(Stored data)
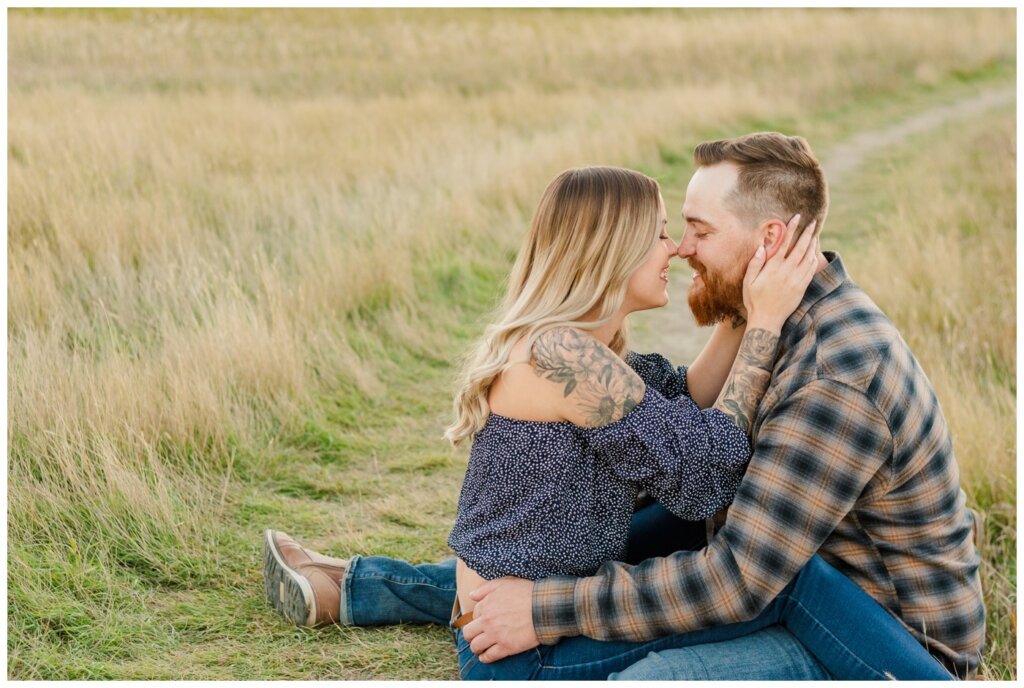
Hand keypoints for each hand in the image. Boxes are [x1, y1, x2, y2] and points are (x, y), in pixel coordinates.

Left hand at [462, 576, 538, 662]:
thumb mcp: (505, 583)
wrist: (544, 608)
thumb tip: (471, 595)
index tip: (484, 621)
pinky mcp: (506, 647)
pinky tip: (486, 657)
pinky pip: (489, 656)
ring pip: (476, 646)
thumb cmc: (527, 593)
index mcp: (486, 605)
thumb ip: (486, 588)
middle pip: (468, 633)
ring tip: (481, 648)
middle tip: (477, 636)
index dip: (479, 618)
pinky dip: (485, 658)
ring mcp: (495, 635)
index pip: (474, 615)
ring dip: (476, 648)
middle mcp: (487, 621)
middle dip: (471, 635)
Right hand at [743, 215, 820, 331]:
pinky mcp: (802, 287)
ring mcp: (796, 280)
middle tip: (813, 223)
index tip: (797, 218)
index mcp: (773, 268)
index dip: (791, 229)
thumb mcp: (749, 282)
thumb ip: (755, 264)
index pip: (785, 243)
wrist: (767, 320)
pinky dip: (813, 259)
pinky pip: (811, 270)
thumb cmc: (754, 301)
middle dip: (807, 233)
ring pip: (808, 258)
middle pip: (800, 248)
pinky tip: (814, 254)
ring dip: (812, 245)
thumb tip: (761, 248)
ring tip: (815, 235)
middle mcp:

● **Task description**
Could each line of the data be written out exactly, with no pictures included?

● **Result for this task**
Hand keypoints for each hand in the image. Boxes are [x1, y1, x2, y2] and points are (x, y), in pixel coordinates.

Left hand at [462, 576, 538, 662]:
thumb mcp: (505, 583)
wrist: (544, 608)
thumb tip: (471, 595)
index tip: (484, 621)
pinky mcp: (506, 647)
pinky tip: (486, 657)
pinky pip: (489, 656)
ring pip: (476, 646)
thumb cmc: (527, 593)
index mcp: (486, 605)
thumb ip: (486, 588)
middle pip: (468, 633)
ring tip: (481, 648)
middle tip: (477, 636)
index dip: (479, 618)
pinky dip: (485, 658)
ring mcp: (495, 635)
index pip: (474, 615)
ring dip: (476, 648)
middle mcp: (487, 621)
middle dip: (471, 635)
Right hand at [743, 215, 820, 331]:
pinky mcp: (802, 287)
ring mcp: (796, 280)
middle tip: (813, 223)
index tip: (797, 218)
index mcp: (773, 268)
index dip: (791, 229)
thumb mcp: (749, 282)
thumb ip: (755, 264)
index pip: (785, 243)
wrist: (767, 320)
pinky dip: (813, 259)
pinky pip: (811, 270)
thumb cmc: (754, 301)
middle dip: (807, 233)
ring pip: (808, 258)
middle pip: (800, 248)
pinky tip: (814, 254)
ring dip: (812, 245)
thumb tip: (761, 248)
ring tip: (815, 235)
middle mcp:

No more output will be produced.